I hope his help does continue and you can be a happy, balanced family. And in the least patronising way possible, I'm proud of you for being strong enough to stand up for yourself, I know it's not easy.

All the best to you all 💖

hodgepodge21 · 13/12/2019 13:58

It's awful that your GP isn't listening to your worries - I am of the view that we know our children best, and I can't stand when medical professionals ignore that. I think it's 100% worth changing GPs to see if another one will take you more seriously. We only took 3 appointments to get prescribed ranitadine. And I know how it feels to prioritise babies sleep above yours, but it's just no good for anyone carrying on like this - your GP needs to get their act together! But it does sound as though your husband has taken notice, and made some changes - which is good. I hope this continues for you!
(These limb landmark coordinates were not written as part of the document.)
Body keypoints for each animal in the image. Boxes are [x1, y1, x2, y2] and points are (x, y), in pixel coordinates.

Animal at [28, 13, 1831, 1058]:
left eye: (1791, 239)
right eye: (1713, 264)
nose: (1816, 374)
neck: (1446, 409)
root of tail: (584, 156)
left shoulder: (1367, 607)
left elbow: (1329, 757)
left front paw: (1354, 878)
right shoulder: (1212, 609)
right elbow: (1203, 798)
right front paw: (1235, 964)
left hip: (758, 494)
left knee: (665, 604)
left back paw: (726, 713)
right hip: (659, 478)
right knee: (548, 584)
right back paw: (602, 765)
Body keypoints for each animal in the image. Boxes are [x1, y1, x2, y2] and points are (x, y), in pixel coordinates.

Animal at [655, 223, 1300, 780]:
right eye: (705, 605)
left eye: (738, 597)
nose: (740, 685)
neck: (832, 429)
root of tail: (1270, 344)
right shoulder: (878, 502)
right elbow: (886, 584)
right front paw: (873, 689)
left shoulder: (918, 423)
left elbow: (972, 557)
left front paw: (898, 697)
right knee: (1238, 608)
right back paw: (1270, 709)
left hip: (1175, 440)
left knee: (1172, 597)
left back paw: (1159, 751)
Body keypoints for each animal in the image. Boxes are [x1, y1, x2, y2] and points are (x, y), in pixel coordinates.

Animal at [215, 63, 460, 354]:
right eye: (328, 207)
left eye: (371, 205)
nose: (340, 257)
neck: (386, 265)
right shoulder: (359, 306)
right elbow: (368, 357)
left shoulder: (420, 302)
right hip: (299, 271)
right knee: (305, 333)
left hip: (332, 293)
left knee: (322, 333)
Lovewinemorethanhusband · 13/12/2019 14:18

I'm glad he's helped a bit now, I think husbands think we are exaggerating when we say that we haven't slept etc until we just loose the plot! Have you tried a sling? My baby whose now 7 months hated sleeping by herself but would sleep in the sling as she was cuddled up with me, I started to put her on the sling and then just sit on the sofa and worked up to doing everything I needed with her in it. she is a very good sleeper now and sleeps 10 hours every night wakes for a bottle and then goes back to sleep so there is hope I promise you!!

PixieDustt · 13/12/2019 14:33

I feel you OP.
I make my DP clean. I'm not the only one that lives here.
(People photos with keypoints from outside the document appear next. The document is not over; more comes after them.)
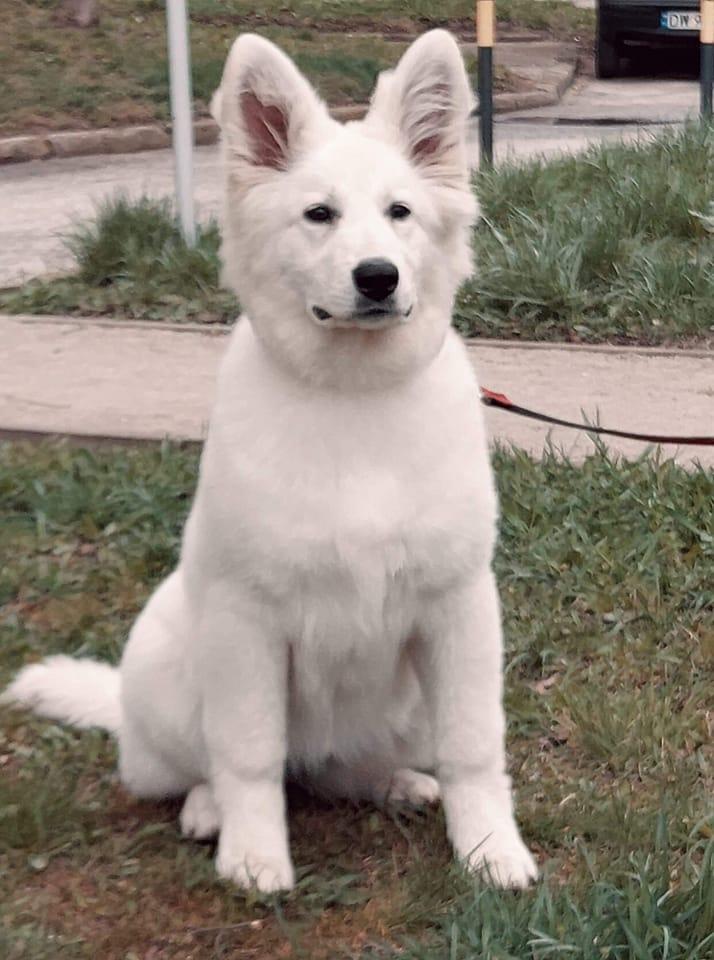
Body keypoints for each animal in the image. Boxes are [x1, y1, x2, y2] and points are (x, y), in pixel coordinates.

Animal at [1, 33, 536, 896]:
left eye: (400, 212)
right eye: (319, 215)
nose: (377, 276)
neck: (353, 399)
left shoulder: (458, 609)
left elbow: (474, 746)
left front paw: (490, 849)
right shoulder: (247, 620)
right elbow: (249, 753)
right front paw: (255, 857)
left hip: (403, 706)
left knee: (338, 772)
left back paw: (395, 783)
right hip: (171, 655)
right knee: (201, 769)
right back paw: (208, 811)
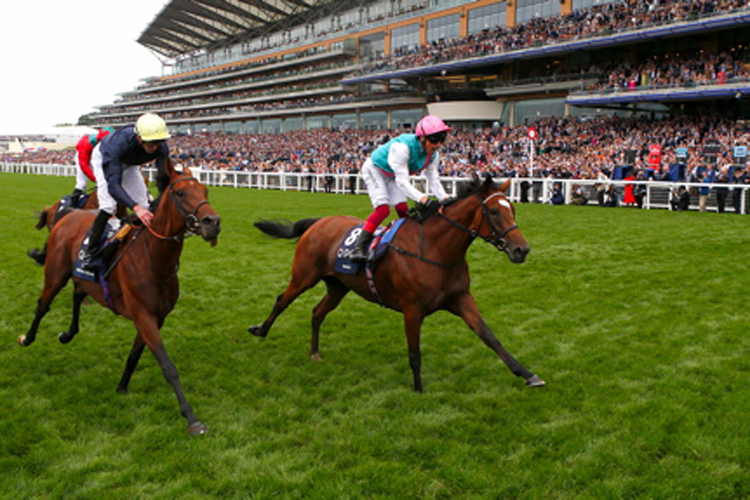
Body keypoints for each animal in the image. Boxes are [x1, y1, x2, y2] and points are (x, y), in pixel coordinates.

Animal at [19, 159, 222, 434]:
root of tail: (67, 215)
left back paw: (68, 333)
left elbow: (135, 354)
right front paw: (191, 417)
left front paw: (122, 386)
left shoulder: (156, 317)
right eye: (180, 193)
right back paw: (27, 338)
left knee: (77, 294)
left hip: (84, 278)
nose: (213, 221)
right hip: (55, 275)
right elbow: (168, 366)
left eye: (205, 191)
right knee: (42, 306)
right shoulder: (143, 314)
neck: (155, 257)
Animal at [250, 176, 548, 394]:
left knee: (317, 312)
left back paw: (314, 352)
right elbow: (414, 352)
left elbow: (489, 336)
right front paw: (418, 389)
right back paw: (260, 330)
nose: (521, 250)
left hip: (339, 286)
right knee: (282, 300)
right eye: (494, 211)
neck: (436, 250)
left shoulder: (461, 299)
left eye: (514, 209)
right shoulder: (412, 309)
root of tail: (318, 222)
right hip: (303, 276)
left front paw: (528, 374)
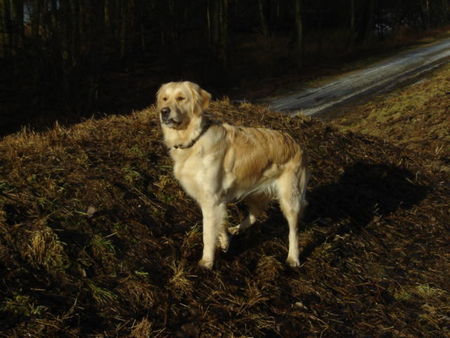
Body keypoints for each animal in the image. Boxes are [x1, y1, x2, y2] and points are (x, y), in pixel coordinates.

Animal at [156, 80, 308, 268]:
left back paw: (293, 258)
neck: (194, 139)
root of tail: (295, 142)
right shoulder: (212, 199)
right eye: (164, 99)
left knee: (293, 230)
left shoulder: (211, 198)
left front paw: (207, 262)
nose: (164, 111)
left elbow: (207, 233)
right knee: (255, 215)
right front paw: (225, 242)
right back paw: (236, 229)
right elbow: (219, 223)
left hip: (290, 198)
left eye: (181, 98)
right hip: (252, 191)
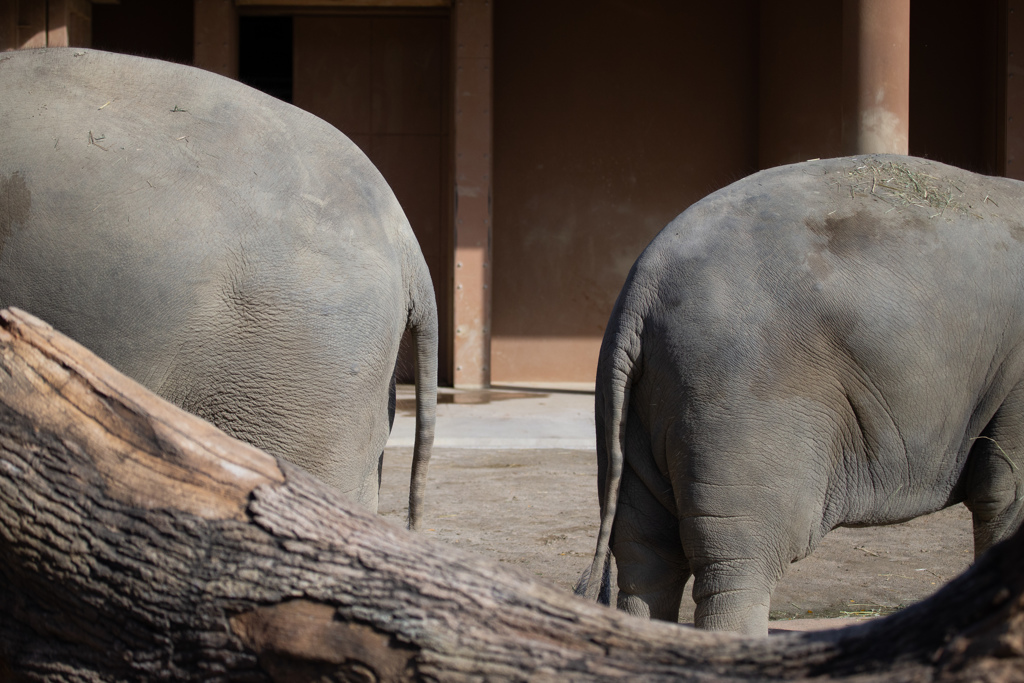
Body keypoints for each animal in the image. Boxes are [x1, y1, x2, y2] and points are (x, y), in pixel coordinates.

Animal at [585, 154, 1024, 634]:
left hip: (639, 415)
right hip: (738, 407)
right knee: (738, 562)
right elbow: (1006, 493)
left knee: (645, 553)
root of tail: (639, 297)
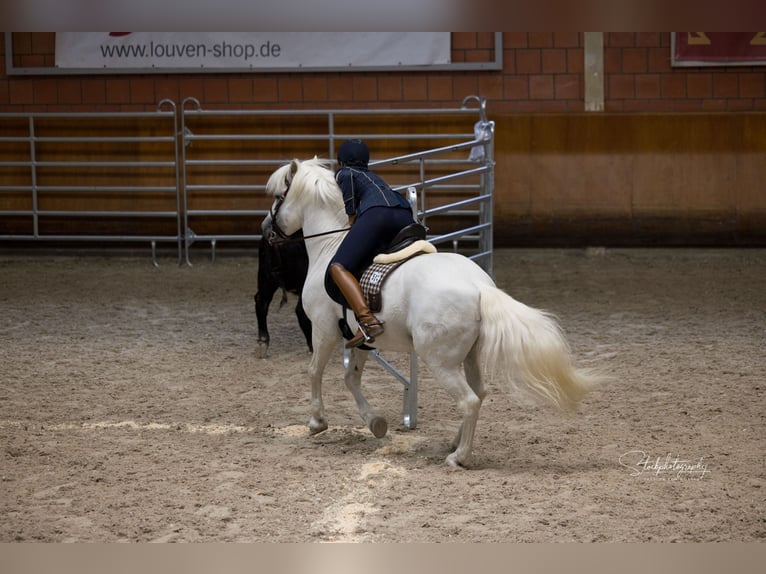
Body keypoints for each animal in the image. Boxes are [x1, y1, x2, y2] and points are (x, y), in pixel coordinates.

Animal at [266, 157, 602, 468]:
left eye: (279, 196)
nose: (266, 229)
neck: (329, 245)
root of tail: (479, 286)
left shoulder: (324, 329)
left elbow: (314, 371)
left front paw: (317, 422)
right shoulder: (361, 338)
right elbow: (352, 378)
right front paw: (375, 423)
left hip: (439, 359)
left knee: (468, 400)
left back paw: (459, 457)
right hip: (469, 355)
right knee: (479, 393)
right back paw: (455, 442)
Have you tried this? It's brilliant and I think it could really help your DC.
https://www.smythstoys.com/uk/en-gb/new-baby-range/summer-infant-little-heartbeat-soothers-hedgehog/p/170117?gclid=EAIaIQobChMI-L6veuy5gIVmK3tCh36LADjEAQYASABEgL0fPDD_BwE

LonnyVonnyWilsonFrickett · 13/12/2019 14:41

I'm really glad you're getting some rest now OP. Can you use this to plan to make some changes with your little one? Him only sleeping on your chest isn't safe and that means it isn't sustainable - it doesn't actually matter who is doing it. It's impossible to make changes when you're at breaking point, but now might be a good time to try something new?
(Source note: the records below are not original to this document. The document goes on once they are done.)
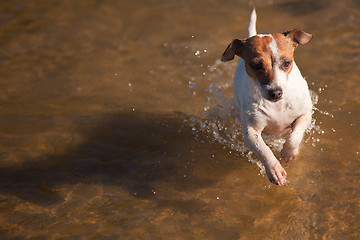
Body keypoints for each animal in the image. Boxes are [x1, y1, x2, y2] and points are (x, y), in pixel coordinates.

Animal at [219, 8, 312, 186]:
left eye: (286, 63)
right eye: (255, 65)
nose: (275, 92)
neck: (277, 106)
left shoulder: (305, 114)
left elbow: (295, 136)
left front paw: (288, 152)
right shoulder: (251, 131)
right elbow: (263, 149)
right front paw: (274, 170)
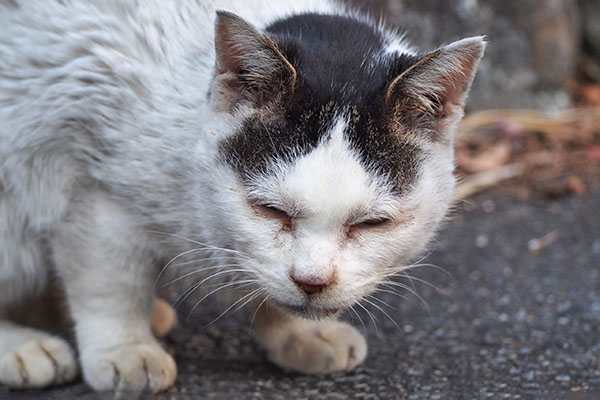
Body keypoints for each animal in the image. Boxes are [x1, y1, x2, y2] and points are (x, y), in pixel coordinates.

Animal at [0, 0, 486, 394]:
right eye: (270, 210)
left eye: (370, 223)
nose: (313, 281)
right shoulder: (95, 194)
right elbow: (111, 284)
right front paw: (124, 349)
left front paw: (300, 332)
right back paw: (25, 348)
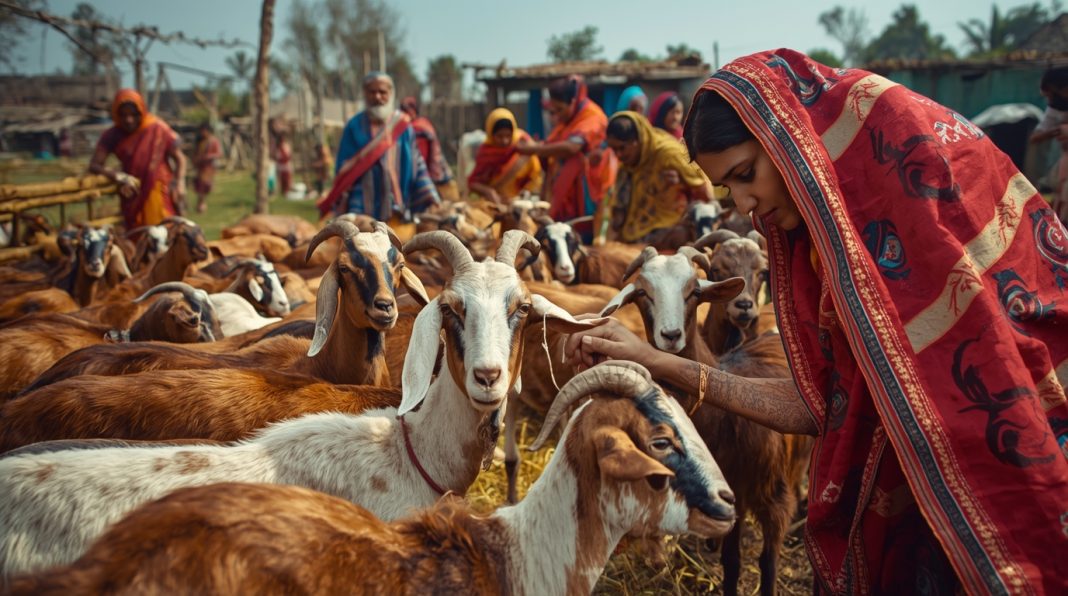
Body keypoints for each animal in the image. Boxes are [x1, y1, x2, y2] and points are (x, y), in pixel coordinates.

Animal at [602, 246, 811, 596]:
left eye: (694, 292)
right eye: (643, 292)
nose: (671, 335)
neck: (724, 422)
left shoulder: (775, 498)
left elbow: (768, 562)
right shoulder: (731, 491)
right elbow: (731, 561)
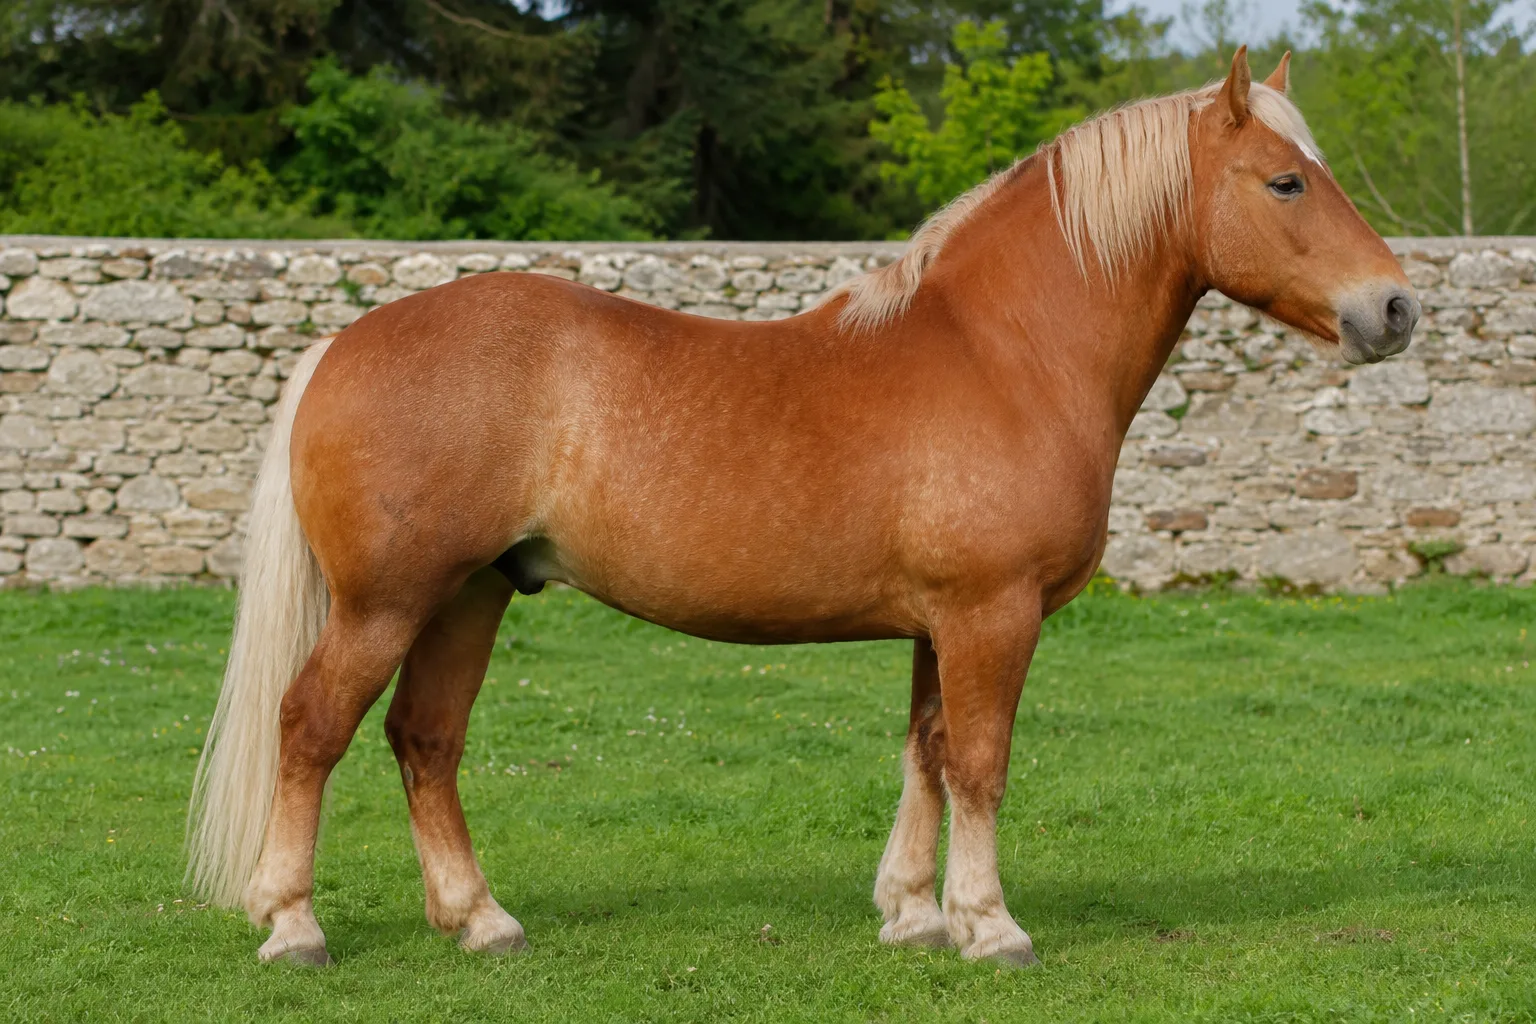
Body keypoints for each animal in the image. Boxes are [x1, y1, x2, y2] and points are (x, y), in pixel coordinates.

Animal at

Abouttimemum · 13/12/2019 15:56

Yes I agree with @hodgepodge21 medical professionals put this sort of thing down to normal baby behaviour etc and it’s not. I was at the gp repeatedly and eventually I was seen by a doctor whose baby niece had the same issue with silent reflux and she helped us with ranitidine. We were lucky in that our boy then had a scheduled appointment with his paediatrician at 3 months as he was premature and at that appointment I asked for omeprezole and he gave it to us and that changed everything for us. Along with an anti reflux milk which also made a huge difference. Someone told us it was colic and we were spoiling him by holding him but other people don’t have a clue about your baby.
Keep pestering your GP as it’s such an awful thing to have to deal with.